Uma das razões por que não falei ainda aqui do problema da Síria, é a de que me parece que existe uma estratégia concertada pela administração Obama, em conluio com a agenda globalista plutocrática, no sentido de levar a instabilidade política ao Oriente Médio, e a qualquer preço. E a razão por que a Rússia tem colocado reservas à política obamista em relação ao Oriente Médio, prende-se também com a percepção de que existe uma promiscuidade política entre Obama, a agenda radical internacional de Esquerda, e a plutocracia globalista que controla hoje a ONU.
Este artigo revela as ligações perigosas entre a administração de Obama e a agenda política globalista de George Soros e comandita. Barack Hussein Obama acaba de criar um novo organismo ligado à Casa Branca, com o nome de White House Atrocities Prevention Board, e colocou à frente deste novo organismo a militante radical de esquerda Samantha Power. A principal função desse novo organismo é a de fundamentar, na ordem interna americana e do Direito Internacional, uma doutrina militar globalista que justifique a alteração do estatuto de soberania, que em vez de ser um “direito" dos povos, passa a ser uma “responsabilidade”.

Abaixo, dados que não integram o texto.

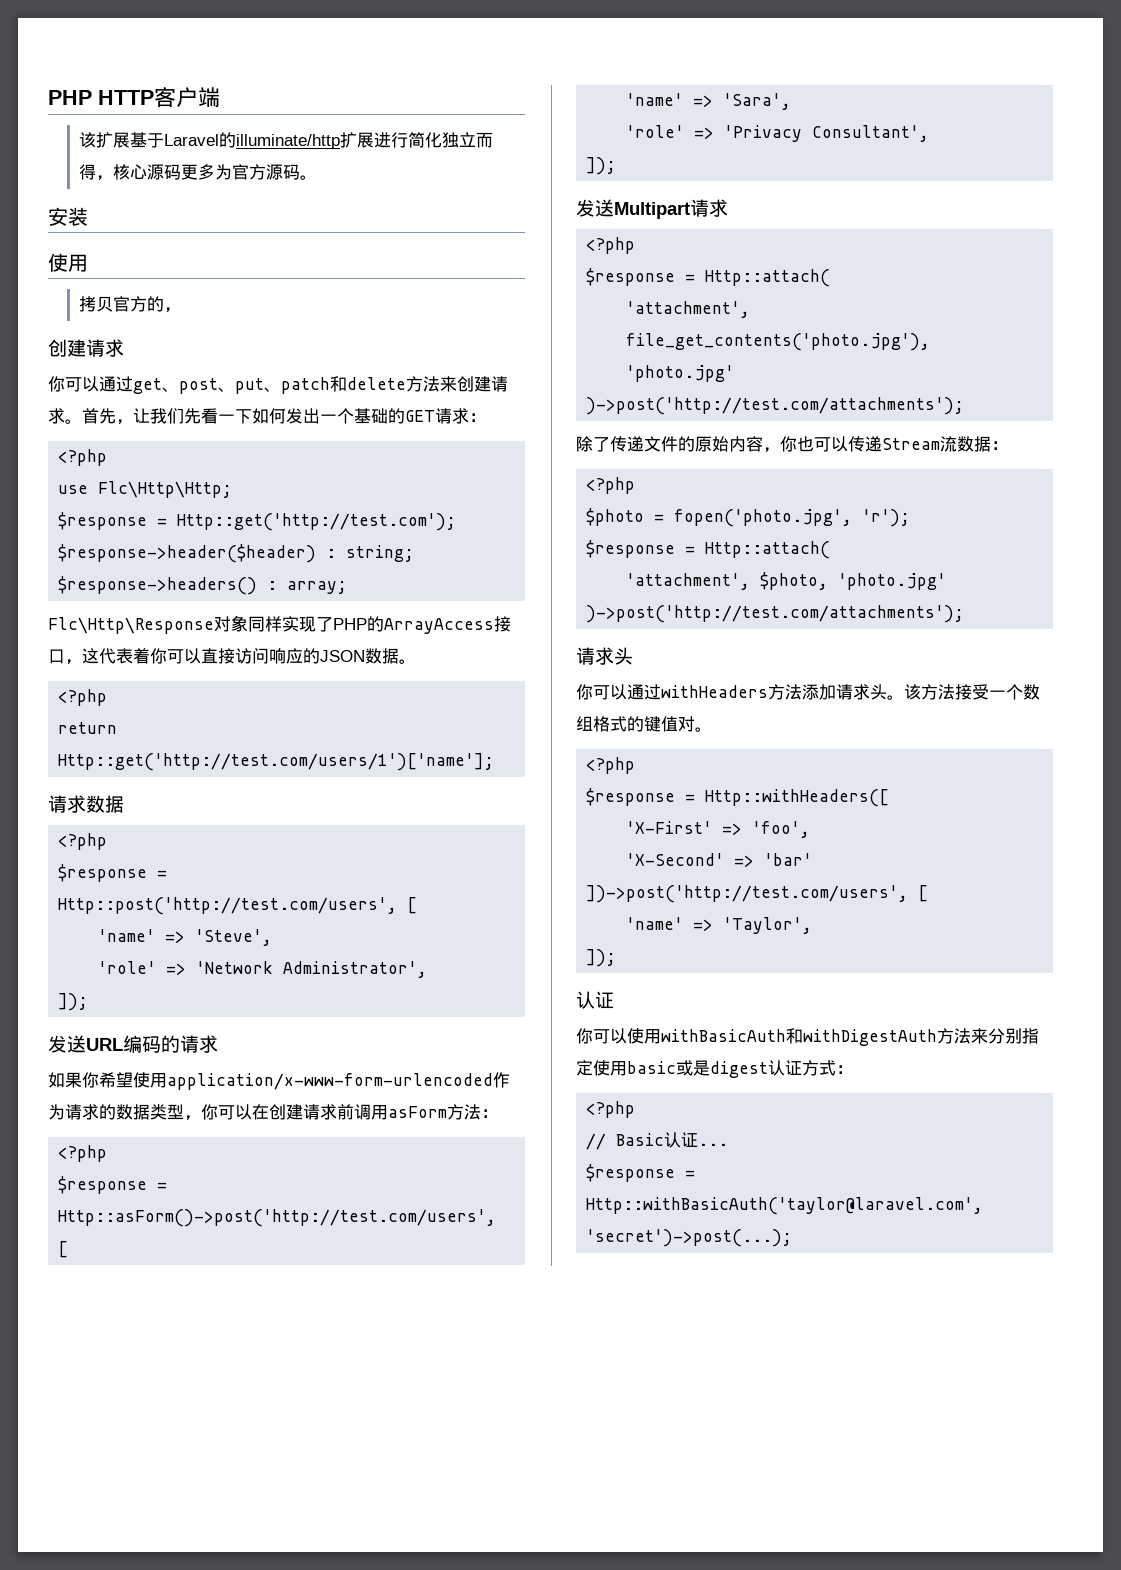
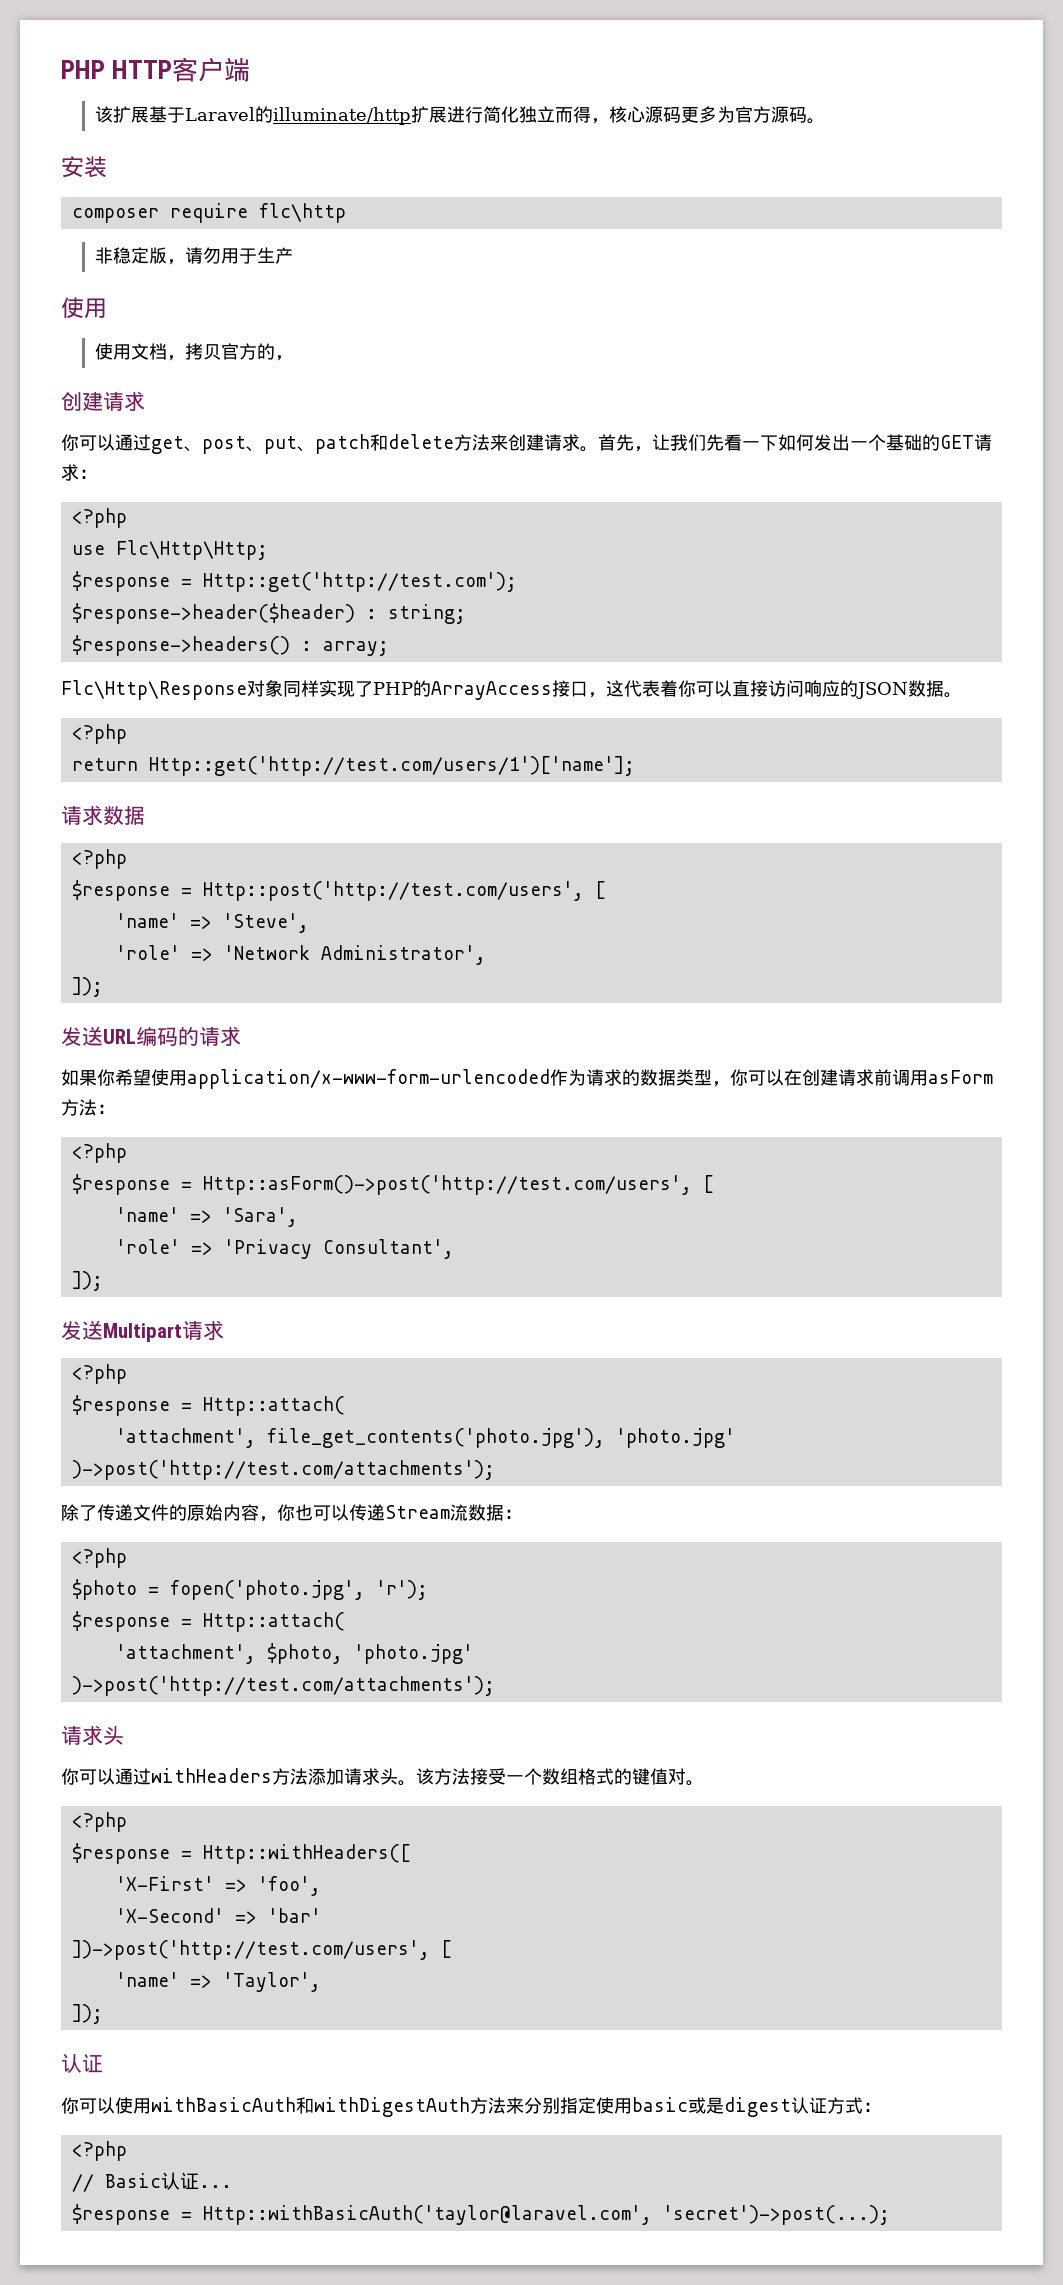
(88, 216) none -> [71,203,346,223] [94,247,293,265] // composer require flc\http // 非稳定版，请勿用于生产
(88, 263) none -> [94,343,185,361] 使用文档，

Esta alteração do estatuto de soberania, de “direito” para “responsabilidade”, justificaria qualquer intervenção externa coordenada por forças militares globalistas, o mesmo quer dizer, forças militares norte-americanas — em última análise manipuladas por gente como George Soros. Basta que exista dinheiro suficiente para financiar a agitação política em um determinado país, causando uma reacção repressiva por parte do respectivo governo, para que a nova política globalista segundo a White House Atrocities Prevention Board possa justificar a intervenção militar estrangeira nesse país, alegando a violação dos direitos humanos e a acusando esse país de faltar ao dever de “responsabilidade” inerente ao conceito de soberania.
A Esquerda sempre criticou a ideologia dos neocons de “exportação à força” da democracia burguesa para o terceiro mundo, mas não vejo agora nenhuma crítica da Esquerda à obliteração do “direito” à soberania que justificará, no futuro próximo, e segundo a aliança política de Barack Hussein Obama e George Soros & Cia Lda., qualquer invasão militar estrangeira a um qualquer país do terceiro mundo.
Dou um exemplo muito claro: basta que largas dezenas de milhões de dólares, com origem em George Soros e gente da sua laia, sejam empregues nos Açores para financiar a independência desse território português, para que a repressão em relação ao movimento independentista açoriano seja visto — à luz do novo estatuto de soberania segundo Barack Hussein Obama e George Soros — como uma razão para uma intervenção militar estrangeira em território português.
Na Nova Ordem Mundial, quem tem dinheiro passa a ter o direito de pulverizar as nações, e baseando-se na alteração do conceito de soberania, de “direito” para “responsabilidade”.